A trade union has won the first stage of its battle with Deliveroo to challenge the employment status of some of its riders.
The High Court will now review an earlier decision by the Central Arbitration Committee, which found that the company's riders could be classed as self-employed.
Mrs Justice Simler said granted the review on "limited grounds", dismissing a number of the union's points but ruling that the right of riders to bargain collectively, as enshrined under the Human Rights Act, should be considered.
A spokesperson for Deliveroo said: "Today's decision has clearly upheld the central finding of the CAC, which is that Deliveroo riders are self-employed. This is good news for Deliveroo riders who value the ability to choose when and where to work.
"The court has allowed a limited challenge on human rights grounds. Deliveroo has long argued that the self-employed should have access to greater protections, and we welcome any debate on how that can best be achieved."
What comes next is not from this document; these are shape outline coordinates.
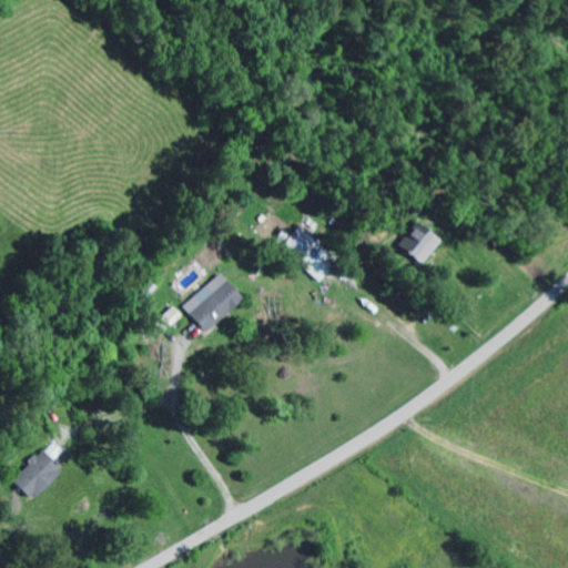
[(322,283),(332,271),(328,267),(334,261),(324,252),(322,254),(311,244),(314,241),(300,227),(282,247),(322,283)]
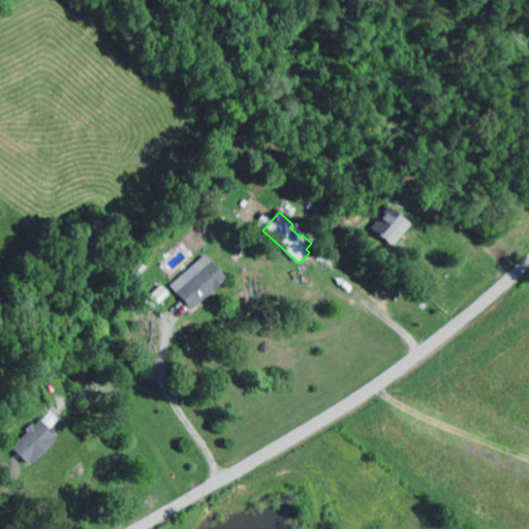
[(411,223),(400,216),(398,220),(385,212),(373,231),(396,247),(411,223)]
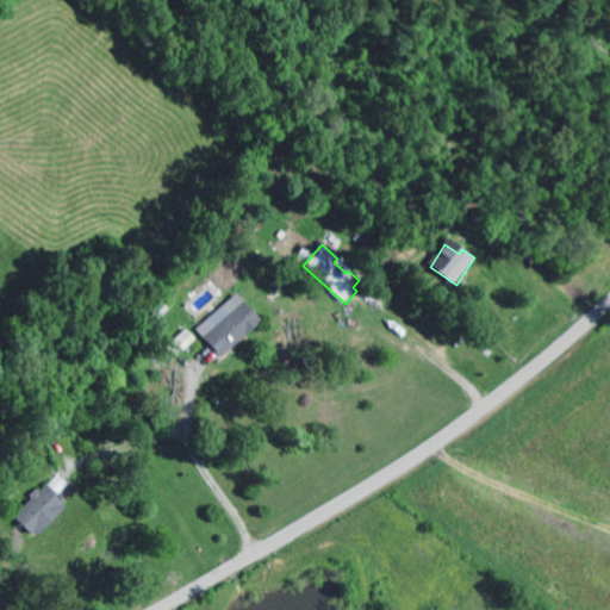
[(221,360),(265,327),(246,302),(234,311),(229,304),(197,329),(221,360)]
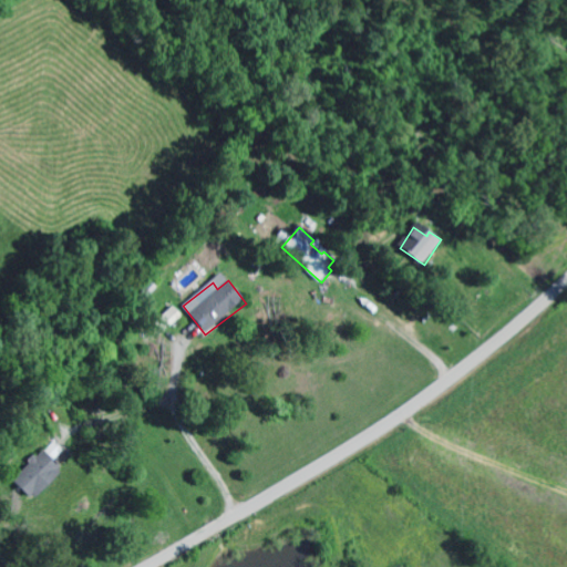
[(183,316),(173,307),(164,316),(173,325),(183,316)]
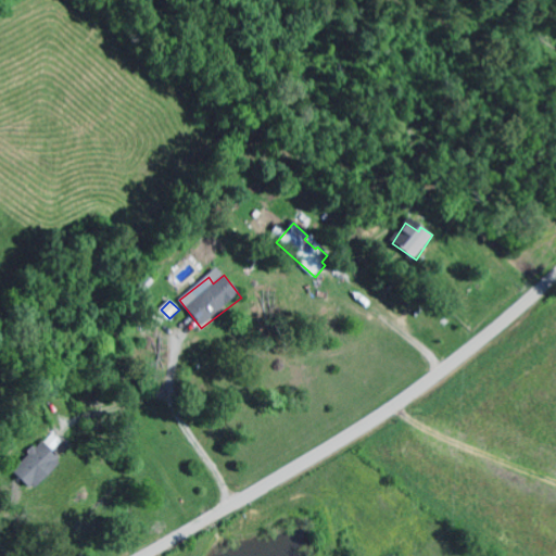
[(13,472),(34,491),(61,462),(41,442),(13,472)]
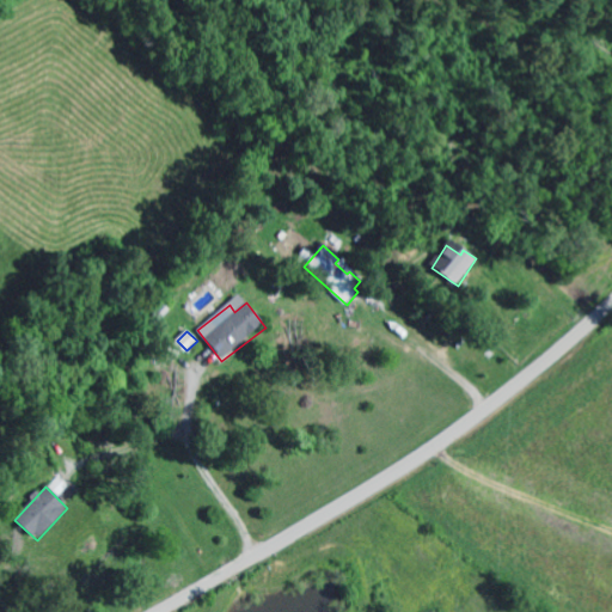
All buildings are outlined.
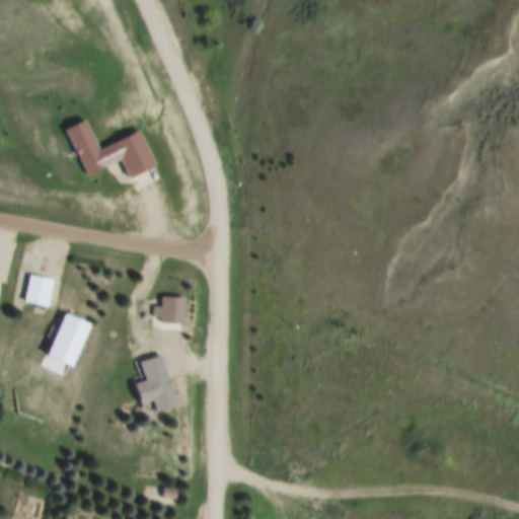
[(64,130),(83,120),(98,149),(137,130),(154,165),(128,178),(118,159),(86,175),(64,130)]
Today's decision came just days after the Supreme Court ruled that plumbing and heating engineer Gary Smith, who had worked for Pimlico Plumbers, should be classed as a "worker".
The judges had found that the terms of Smith's contract "betrayed a grip on his economy inconsistent with his being a truly independent contractor", including the requirement that had a branded uniform and car, in what was later described as a "warning shot" to empoloyers.
Deliveroo added: "The decision was reached having considered the recent judgement of the Supreme Court in the Pimlico Plumbers case, and emphatically rejects the union's challenge based on this judgment."